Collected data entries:
== Segment start ==
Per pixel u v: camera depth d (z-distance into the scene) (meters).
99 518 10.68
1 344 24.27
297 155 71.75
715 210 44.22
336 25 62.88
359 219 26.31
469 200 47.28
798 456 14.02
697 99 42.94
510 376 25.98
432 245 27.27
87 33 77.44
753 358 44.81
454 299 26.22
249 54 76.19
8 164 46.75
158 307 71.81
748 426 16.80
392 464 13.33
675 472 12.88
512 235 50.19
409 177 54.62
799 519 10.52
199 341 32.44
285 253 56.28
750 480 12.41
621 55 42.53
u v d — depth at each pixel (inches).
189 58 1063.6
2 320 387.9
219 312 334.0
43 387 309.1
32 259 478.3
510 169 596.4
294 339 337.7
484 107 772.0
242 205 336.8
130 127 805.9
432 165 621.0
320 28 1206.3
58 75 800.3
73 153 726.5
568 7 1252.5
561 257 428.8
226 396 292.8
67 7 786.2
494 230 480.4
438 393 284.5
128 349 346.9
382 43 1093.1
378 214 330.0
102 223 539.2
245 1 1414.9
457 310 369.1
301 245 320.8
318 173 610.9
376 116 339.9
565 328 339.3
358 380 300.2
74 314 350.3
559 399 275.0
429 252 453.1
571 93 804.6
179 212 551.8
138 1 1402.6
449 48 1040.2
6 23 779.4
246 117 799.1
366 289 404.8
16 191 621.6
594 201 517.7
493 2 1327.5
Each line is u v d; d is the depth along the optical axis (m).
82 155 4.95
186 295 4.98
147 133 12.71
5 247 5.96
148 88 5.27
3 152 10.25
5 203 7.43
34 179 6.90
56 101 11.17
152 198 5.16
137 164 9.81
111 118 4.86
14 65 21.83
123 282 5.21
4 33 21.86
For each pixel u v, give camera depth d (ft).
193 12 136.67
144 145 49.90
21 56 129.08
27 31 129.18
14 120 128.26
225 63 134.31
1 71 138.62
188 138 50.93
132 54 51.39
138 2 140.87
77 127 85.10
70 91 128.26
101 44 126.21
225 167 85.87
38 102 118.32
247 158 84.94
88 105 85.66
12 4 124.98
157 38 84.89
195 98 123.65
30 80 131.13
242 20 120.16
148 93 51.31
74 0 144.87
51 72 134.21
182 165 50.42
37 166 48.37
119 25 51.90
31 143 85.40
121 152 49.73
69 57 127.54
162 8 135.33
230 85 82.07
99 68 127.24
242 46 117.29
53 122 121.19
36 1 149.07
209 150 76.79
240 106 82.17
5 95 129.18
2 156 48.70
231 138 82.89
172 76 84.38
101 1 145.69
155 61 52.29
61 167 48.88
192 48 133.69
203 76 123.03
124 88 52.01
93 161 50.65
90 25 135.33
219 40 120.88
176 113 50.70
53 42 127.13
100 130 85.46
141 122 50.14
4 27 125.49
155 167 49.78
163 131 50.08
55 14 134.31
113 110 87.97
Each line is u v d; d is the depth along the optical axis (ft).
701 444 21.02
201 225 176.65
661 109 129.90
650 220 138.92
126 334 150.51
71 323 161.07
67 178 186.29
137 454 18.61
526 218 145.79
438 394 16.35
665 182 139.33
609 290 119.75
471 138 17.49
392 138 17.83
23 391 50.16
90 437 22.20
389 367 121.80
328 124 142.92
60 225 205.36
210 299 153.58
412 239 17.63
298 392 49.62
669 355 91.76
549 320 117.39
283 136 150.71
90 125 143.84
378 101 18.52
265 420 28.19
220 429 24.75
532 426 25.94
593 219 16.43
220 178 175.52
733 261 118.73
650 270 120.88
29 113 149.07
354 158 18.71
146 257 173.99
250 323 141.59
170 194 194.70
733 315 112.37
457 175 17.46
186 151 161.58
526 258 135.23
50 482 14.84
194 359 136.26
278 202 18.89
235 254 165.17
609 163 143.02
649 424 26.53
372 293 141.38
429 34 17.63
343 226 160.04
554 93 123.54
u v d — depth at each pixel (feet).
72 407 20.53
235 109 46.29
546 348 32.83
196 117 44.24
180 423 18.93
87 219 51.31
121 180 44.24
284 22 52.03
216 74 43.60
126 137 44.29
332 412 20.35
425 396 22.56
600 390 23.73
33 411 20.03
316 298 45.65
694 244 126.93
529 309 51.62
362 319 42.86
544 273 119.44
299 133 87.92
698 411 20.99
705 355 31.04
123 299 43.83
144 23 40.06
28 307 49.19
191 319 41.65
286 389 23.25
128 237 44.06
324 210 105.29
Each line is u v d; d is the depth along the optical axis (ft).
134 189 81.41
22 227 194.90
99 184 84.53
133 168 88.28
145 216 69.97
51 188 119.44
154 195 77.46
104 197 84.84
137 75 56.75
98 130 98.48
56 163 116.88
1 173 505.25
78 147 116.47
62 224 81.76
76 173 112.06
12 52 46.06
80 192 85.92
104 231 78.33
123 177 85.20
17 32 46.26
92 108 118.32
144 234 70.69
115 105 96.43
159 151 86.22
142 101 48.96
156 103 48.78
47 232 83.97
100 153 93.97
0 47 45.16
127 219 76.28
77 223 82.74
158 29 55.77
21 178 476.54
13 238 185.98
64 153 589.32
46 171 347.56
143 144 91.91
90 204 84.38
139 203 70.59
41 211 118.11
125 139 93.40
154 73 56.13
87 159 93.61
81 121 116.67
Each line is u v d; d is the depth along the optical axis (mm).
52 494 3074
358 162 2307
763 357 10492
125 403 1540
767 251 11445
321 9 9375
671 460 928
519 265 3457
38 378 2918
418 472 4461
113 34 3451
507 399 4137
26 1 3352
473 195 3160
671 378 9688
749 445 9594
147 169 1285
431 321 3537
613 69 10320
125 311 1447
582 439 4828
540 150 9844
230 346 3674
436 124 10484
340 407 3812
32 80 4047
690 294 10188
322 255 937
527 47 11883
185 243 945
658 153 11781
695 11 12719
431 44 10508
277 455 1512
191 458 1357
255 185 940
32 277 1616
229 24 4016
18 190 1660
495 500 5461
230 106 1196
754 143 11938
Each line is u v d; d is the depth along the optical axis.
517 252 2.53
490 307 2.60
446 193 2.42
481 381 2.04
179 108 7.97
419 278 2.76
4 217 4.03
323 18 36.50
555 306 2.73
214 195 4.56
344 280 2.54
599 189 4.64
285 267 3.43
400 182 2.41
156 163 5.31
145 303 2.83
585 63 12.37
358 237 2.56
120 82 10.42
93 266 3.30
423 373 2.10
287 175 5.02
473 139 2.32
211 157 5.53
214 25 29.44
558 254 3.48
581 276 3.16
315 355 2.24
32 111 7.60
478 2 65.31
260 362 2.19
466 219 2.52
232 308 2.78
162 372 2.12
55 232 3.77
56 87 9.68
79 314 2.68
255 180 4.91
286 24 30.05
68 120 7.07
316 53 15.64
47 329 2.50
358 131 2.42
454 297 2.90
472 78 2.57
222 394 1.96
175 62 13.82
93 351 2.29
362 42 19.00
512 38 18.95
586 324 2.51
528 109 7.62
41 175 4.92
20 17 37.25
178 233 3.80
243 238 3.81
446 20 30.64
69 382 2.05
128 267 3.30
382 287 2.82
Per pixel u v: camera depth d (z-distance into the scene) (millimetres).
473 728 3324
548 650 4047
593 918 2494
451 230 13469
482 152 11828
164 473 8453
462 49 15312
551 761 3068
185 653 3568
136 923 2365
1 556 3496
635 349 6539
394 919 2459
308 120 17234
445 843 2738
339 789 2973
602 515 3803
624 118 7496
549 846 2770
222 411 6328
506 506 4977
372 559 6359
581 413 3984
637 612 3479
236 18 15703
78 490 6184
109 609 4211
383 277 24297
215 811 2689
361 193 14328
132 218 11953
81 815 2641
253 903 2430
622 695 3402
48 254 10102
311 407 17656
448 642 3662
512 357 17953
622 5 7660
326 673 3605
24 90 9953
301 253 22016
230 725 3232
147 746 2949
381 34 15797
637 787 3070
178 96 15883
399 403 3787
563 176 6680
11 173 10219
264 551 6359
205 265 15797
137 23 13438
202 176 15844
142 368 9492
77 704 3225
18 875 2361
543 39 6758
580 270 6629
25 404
== Segment end ==
_Activity_
In the entries above, find the line with "593 918 2494", then retype it and every line after it exactly.

_Exercise solution_
593 918 2494
451 230 13469
482 152 11828
164 473 8453
462 49 15312
551 761 3068
185 653 3568
136 923 2365
1 556 3496
635 349 6539
394 919 2459
308 120 17234
445 843 2738
339 789 2973
602 515 3803
624 118 7496
549 846 2770
222 411 6328
506 506 4977
372 559 6359
581 413 3984
637 612 3479
236 18 15703
78 490 6184
109 609 4211
383 277 24297
215 811 2689
361 193 14328
132 218 11953
81 815 2641
253 903 2430
622 695 3402
48 254 10102
311 407 17656
448 642 3662
512 357 17953
622 5 7660
326 673 3605
24 90 9953
301 253 22016
230 725 3232
147 746 2949
381 34 15797
637 787 3070
178 96 15883
399 403 3787
563 176 6680
11 173 10219
264 551 6359
205 265 15797
137 23 13438
202 176 15844
142 368 9492
77 704 3225
18 875 2361
543 39 6758
580 270 6629
25 404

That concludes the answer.